The problem
What lines in the records below contain the string "bonne"? Copy every one.

Records shown

+-------+

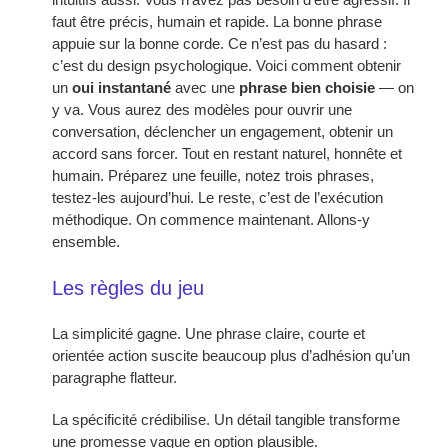
faut être précis, humain et rapide. La bonne phrase
appuie sur la bonne corde. Ce n’est pas du hasard :
c’est du design psychologique. Voici comment obtenir
un
oui instantané
avec une
phrase bien choisie
— on
y va. Vous aurez des modèles pour ouvrir une
conversation, déclencher un engagement, obtenir un
accord sans forcer. Tout en restant naturel, honnête et
humain. Préparez une feuille, notez trois phrases,
testez-les aujourd’hui. Le reste, c’est de l’exécution
méthodique. On commence maintenant. Allons-y
ensemble.
Les règles du jeu
La simplicité gagne. Une phrase claire, courte et
orientée action suscite beaucoup plus d’adhésion qu’un
paragraphe flatteur.
La spécificité crédibilise. Un détail tangible transforme
une promesse vague en option plausible.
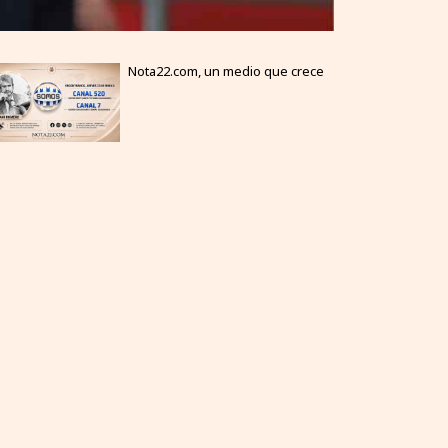
Nota22.com, un medio que crece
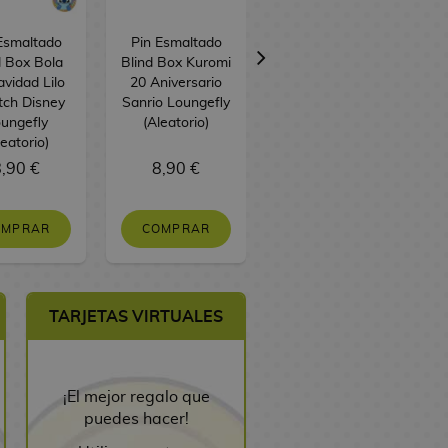
Esmaltado
Pin Esmaltado
Mochila Silueta
d Box Bola
Blind Box Kuromi
Princesa Disney
vidad Lilo
20 Aniversario
Loungefly
tch Disney
Sanrio Loungefly
D
ungefly
(Aleatorio)
leatorio)
,90 €
8,90 €
75,90 €
OMPRAR
COMPRAR
SIN STOCK
TARJETAS VIRTUALES
¡El mejor regalo que
puedes hacer!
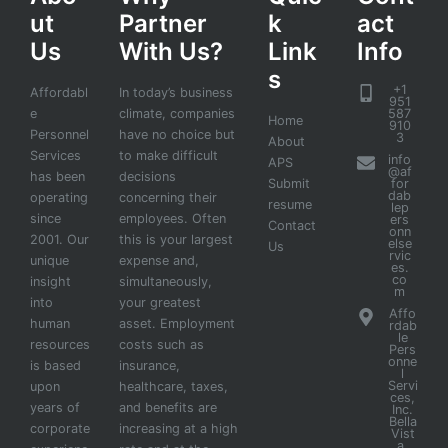
ut
Partner
k
act
Us
With Us?
Link
Info
s
+1
Affordabl
In today’s business
951
e
climate, companies
587
Home
910
Personnel
have no choice but
3
About
Services
to make difficult
info
APS
@af
has been
decisions
Submit
for
dab
operating
concerning their
resume
lep
since
employees. Often
ers
Contact
onn
2001. Our
this is your largest
else
Us
rvic
unique
expense and,
es.
co
insight
simultaneously,
m
into
your greatest
Affo
human
asset. Employment
rdab
le
resources
costs such as
Pers
onne
is based
insurance,
l
Servi
upon
healthcare, taxes,
ces,
years of
and benefits are
Inc.
Bella
corporate
increasing at a high
Vist
a,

+-------+

Result below
faut être précis, humain et rapide. La bonne phrase
appuie sur la bonne corde. Ce n’est pas du hasard :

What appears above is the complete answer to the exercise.